The president of ICE’s fixed income and data services division, Lynn Martin, will take over as NYSE president from Stacey Cunningham, who will join the exchange’s board of directors

Sharon Bowen was named yesterday as chair of the New York Stock Exchange (NYSE), its parent company announced, becoming the first black woman to hold the role at the Wall Street fixture.

Intercontinental Exchange (ICE) also announced the president of its fixed income and data services division, Lynn Martin, will take over as NYSE president from Stacey Cunningham, who will join the exchange’s board of directors.

Cunningham became NYSE’s chief operating officer in June 2015 and managed the company’s cash equities markets, relationship management, product management, and NYSE governance services.

As organisations everywhere adjust to a world transformed by the pandemic, our management team is evolving along with the market environment, ICE founder Jeff Sprecher said in a letter announcing the changes.

Bowen, who is already a member of the boards of ICE and the NYSE, served from 2014 to 2017 as a commissioner at the commodity futures trading commission overseeing futures markets.

In 2010, then-president Barack Obama named her to a vice-chair of the body regulating US broker-dealers, the securities investor protection corporation.

The leadership shakeup comes as the NYSE faces increasing competition from Nasdaq Inc.
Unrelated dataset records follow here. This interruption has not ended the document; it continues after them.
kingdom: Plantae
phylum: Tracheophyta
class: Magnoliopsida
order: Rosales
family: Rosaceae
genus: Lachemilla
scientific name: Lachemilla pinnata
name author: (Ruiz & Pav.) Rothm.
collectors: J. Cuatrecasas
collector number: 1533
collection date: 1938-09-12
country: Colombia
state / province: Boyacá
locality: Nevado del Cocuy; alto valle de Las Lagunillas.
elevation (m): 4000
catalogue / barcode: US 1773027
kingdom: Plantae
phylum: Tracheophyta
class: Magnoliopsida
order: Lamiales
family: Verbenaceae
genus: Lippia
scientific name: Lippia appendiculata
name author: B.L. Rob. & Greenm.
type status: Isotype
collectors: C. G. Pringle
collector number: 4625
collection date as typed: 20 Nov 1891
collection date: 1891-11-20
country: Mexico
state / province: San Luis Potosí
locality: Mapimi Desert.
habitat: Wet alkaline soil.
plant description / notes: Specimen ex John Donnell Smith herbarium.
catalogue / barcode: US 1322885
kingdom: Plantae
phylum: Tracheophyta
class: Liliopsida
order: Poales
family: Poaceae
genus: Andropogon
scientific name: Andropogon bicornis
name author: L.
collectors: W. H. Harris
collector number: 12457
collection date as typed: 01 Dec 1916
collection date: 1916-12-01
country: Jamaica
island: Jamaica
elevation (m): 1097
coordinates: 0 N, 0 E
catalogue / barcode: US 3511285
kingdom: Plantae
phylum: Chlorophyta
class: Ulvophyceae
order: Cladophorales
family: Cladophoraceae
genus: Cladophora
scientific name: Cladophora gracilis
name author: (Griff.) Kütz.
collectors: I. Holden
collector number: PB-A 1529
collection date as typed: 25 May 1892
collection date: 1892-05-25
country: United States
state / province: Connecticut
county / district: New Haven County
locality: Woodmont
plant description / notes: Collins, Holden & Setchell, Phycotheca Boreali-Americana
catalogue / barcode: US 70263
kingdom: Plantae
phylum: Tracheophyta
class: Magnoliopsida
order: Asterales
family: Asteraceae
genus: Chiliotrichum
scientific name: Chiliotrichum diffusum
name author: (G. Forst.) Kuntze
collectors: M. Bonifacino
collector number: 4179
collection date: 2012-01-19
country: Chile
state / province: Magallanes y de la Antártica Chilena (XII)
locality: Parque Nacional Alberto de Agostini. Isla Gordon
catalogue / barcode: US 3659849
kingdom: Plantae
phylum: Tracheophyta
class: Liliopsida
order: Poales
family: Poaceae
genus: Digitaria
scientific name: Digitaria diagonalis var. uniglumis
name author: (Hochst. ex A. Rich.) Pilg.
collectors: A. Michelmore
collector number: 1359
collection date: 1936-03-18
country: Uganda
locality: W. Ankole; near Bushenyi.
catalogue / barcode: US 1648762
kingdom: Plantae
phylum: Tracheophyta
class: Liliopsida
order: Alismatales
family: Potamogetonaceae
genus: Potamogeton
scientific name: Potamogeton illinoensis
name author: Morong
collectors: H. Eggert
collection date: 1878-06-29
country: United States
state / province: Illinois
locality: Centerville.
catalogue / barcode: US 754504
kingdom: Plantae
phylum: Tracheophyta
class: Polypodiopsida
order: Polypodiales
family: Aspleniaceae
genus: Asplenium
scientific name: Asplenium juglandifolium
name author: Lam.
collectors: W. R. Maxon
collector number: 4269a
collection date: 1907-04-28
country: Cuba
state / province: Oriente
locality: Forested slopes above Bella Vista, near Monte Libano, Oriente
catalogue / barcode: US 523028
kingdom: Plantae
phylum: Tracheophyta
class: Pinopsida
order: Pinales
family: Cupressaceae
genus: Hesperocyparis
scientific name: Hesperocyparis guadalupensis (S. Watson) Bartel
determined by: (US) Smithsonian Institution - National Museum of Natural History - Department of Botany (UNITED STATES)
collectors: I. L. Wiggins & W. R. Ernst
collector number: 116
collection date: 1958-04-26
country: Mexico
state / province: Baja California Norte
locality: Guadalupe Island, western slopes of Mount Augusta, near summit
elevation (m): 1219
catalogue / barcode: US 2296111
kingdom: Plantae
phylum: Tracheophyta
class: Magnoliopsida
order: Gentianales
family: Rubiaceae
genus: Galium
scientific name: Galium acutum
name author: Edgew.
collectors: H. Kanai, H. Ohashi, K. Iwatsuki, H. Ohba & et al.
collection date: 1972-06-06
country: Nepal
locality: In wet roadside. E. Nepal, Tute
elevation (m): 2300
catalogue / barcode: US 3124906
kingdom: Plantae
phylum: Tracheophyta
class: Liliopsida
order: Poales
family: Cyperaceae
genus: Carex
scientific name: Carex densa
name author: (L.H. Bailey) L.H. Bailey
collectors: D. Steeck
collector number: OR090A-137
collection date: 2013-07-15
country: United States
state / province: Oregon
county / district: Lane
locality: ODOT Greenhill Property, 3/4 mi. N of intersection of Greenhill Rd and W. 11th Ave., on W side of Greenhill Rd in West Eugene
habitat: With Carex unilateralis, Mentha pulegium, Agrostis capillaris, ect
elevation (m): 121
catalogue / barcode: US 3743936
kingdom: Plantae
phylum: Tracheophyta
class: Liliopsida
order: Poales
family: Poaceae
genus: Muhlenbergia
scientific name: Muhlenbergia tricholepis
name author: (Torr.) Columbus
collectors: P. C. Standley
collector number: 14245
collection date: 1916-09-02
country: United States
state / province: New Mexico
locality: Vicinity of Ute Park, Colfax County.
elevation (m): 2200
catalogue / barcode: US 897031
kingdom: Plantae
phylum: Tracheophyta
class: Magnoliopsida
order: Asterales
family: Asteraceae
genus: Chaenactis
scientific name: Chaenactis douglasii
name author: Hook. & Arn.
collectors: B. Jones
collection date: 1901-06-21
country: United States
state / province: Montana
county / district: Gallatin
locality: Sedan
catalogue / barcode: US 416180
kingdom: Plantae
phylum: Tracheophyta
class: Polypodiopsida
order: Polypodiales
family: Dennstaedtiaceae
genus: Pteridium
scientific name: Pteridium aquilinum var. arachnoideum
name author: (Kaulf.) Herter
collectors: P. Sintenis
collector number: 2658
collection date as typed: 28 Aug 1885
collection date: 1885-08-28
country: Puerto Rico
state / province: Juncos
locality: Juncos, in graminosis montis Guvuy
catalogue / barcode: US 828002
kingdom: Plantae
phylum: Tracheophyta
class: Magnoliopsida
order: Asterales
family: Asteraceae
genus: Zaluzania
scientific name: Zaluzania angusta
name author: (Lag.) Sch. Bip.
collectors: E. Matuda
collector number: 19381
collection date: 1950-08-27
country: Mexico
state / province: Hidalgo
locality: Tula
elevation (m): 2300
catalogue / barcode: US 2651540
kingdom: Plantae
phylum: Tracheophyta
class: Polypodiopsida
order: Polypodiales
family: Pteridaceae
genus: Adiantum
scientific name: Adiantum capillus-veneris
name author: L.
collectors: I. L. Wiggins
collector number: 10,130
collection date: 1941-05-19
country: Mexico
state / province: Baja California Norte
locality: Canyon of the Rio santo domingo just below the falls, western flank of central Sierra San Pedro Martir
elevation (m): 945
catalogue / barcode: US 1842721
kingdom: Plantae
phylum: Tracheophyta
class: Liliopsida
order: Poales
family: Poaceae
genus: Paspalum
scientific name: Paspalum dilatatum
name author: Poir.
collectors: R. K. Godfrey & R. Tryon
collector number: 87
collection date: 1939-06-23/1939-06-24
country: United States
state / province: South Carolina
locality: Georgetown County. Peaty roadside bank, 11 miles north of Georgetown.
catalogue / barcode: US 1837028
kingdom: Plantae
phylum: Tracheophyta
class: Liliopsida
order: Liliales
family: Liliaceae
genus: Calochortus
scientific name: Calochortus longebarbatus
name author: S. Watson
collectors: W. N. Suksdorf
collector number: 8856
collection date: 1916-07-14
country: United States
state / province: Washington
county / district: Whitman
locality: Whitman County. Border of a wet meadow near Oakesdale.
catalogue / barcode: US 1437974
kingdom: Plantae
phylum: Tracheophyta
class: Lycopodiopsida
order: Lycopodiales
Nasdaq has raised a total of $191 billion through IPOs in 2021, nearly double the $109 billion raised at the NYSE, according to data from Dealogic.

Bowen also worked for three decades as a partner and associate in law firms, specialising in business law.

With 2,400 listed companies and a combined capitalization of US$36 trillion, the NYSE, located in New York’s Lower Manhattan business district, bills itself as the world’s largest stock exchange.

In 2013, ICE acquired the NYSE Euronext Group, which was created by the merger of the American and European stock exchanges, for US$8.2 billion.